High Net Worth Individuals
Special Tax Problems
High Net Worth Individuals in France frequently face special tax problems. Our
firm specializes in assisting with:
- Income tax planning, wealth tax planning
and estate planning have special meaning for the high net worth
individuals
- We analyze U.S. trust provisions in order
to determine their taxability in France
- We advise on the tax implications of
anticipated legacies or gifts from abroad
- We help maximize the potential of the
5-year exemption from the French wealth tax (ISF)
- We work with French Notaires to revise
marital contracts so as to harmonize the U.S. and French tax
result at death
- We set up holding company structures
for ownership of French real estate and U.S. real estate
- In general, we help the high net worth
individual to understand the two tax systems and to avoid paying
more tax than is necessary
We help the high net worth individual to
decide whether to become a tax resident of France. The first
order of business is to explain and elucidate how the French
tax system works, how it impacts on compensation, investment
holdings, compensation holdings, pension holdings, real estate
holdings, anticipated gifts and bequests of the individual or
the couple, how it may affect existing or proposed estate plans.
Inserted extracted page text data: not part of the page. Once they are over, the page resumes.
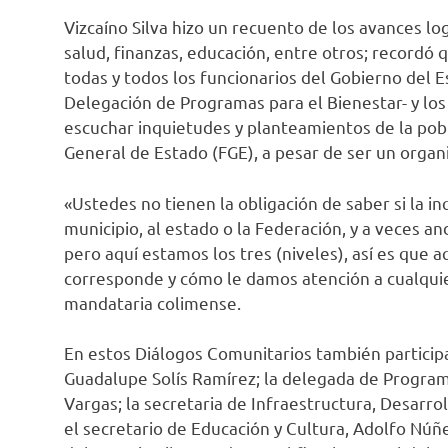
Vizcaíno Silva hizo un recuento de los avances l
salud, finanzas, educación, entre otros; recordó
todas y todos los funcionarios del Gobierno del E
Delegación de Programas para el Bienestar- y lo
escuchar inquietudes y planteamientos de la pobl
General de Estado (FGE), a pesar de ser un org
«Ustedes no tienen la obligación de saber si la i
municipio, al estado o la Federación, y a veces a
pero aquí estamos los tres (niveles), así es que a
corresponde y cómo le damos atención a cualquie
mandataria colimense.
En estos Diálogos Comunitarios también particip
Guadalupe Solís Ramírez; la delegada de Programa
Vargas; la secretaria de Infraestructura, Desarro
el secretario de Educación y Cultura, Adolfo Núñ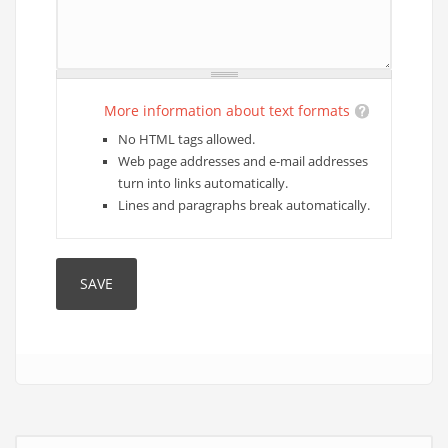
More information about text formats
No HTML tags allowed.
Web page addresses and e-mail addresses
turn into links automatically.
Lines and paragraphs break automatically.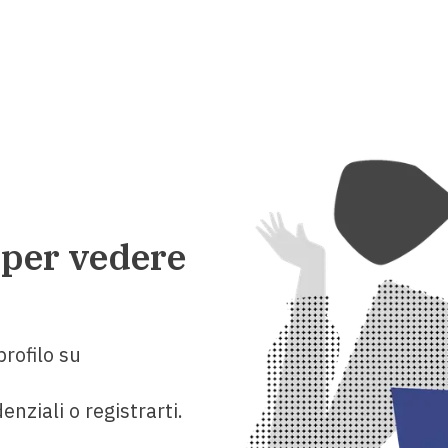
 per vedere
rofilo su
enziali o registrarti.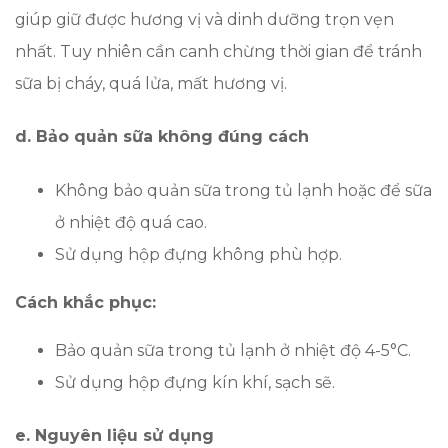
giúp giữ được hương vị và dinh dưỡng trọn vẹn
nhất. Tuy nhiên cần canh chừng thời gian để tránh
sữa bị cháy, quá lửa, mất hương vị.
d. Bảo quản sữa không đúng cách
Không bảo quản sữa trong tủ lạnh hoặc để sữa
ở nhiệt độ quá cao.
Sử dụng hộp đựng không phù hợp.
Cách khắc phục:
Bảo quản sữa trong tủ lạnh ở nhiệt độ 4-5°C.
Sử dụng hộp đựng kín khí, sạch sẽ.
e. Nguyên liệu sử dụng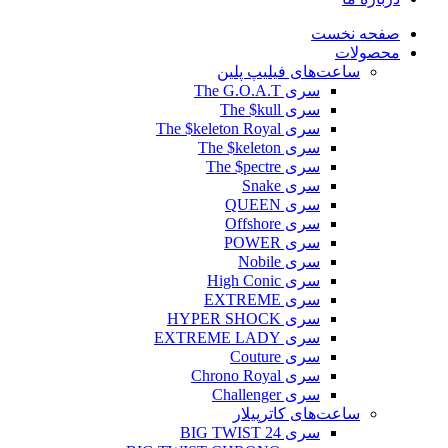
صفحه نخست
محصولات
ساعت‌های فیلیپ پلین
سری The G.O.A.T
سری The $kull
سری The $keleton Royal
سری The $keleton
سری The $pectre
سری Snake
سری QUEEN
سری Offshore
سری POWER
سری Nobile
سری High Conic
سری EXTREME
سری HYPER SHOCK
سری EXTREME LADY
سری Couture
سری Chrono Royal
سری Challenger
ساعت‌های کاترپیلار
سری BIG TWIST 24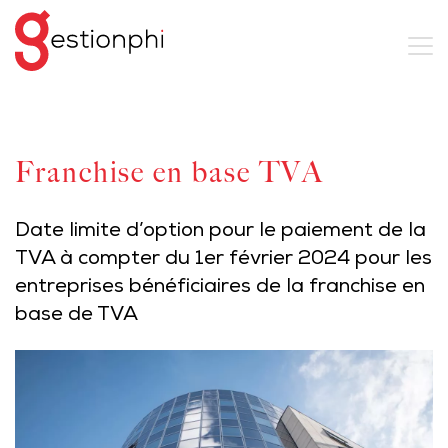
Franchise en base TVA
Date limite d’option pour le paiement de la
TVA à compter du 1er février 2024 pour les
entreprises bénéficiaires de la franchise en
base de TVA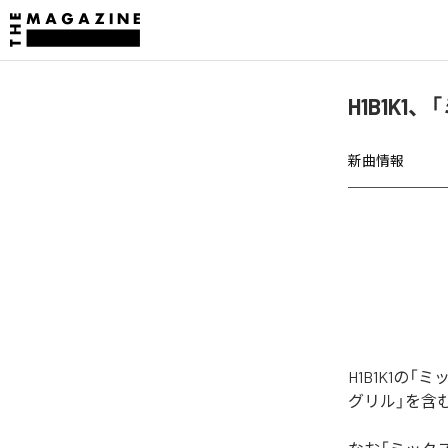
H1B1K
新曲情報
H1B1K1
グリル」を含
Have you provided in your will for persons outside your immediate
family? How will the French inheritance tax affect those gifts?
Indeed, may any of those gifts be challenged by your children
under the French forced heirship rules? What about generation
skipping trusts, family partnerships, charitable remainder trusts,
and other exotic U.S.-based planning tools that are already part
of your estate plan? Are you engaged in a systematic gift plan
to children? How will that be affected? Do you have asset holdings
in more than one country? How does the French wealth tax apply
to those holdings? We can assist you to understand all of these
vital areas, to identify issues as they pertain to your situation,
and to create tax positions that will focus the matrix of interconnected
issues and, where possible, avoid unwanted results. Pre-move
planning is of course best, but if that is not possible under
the circumstances, post-move re-arrangement of investments, re-casting
of compensation arrangements, modification of testamentary or
trust arrangements, and other permissible actions, some large
and some small, will have a cumulative impact on the bottom line.
It goes without saying that preparation of correct income tax
returns is indispensable to presenting the best possible profile
to the tax authorities, taking tax-saving positions that, while
aggressive in some cases, are defensible in the event of audit.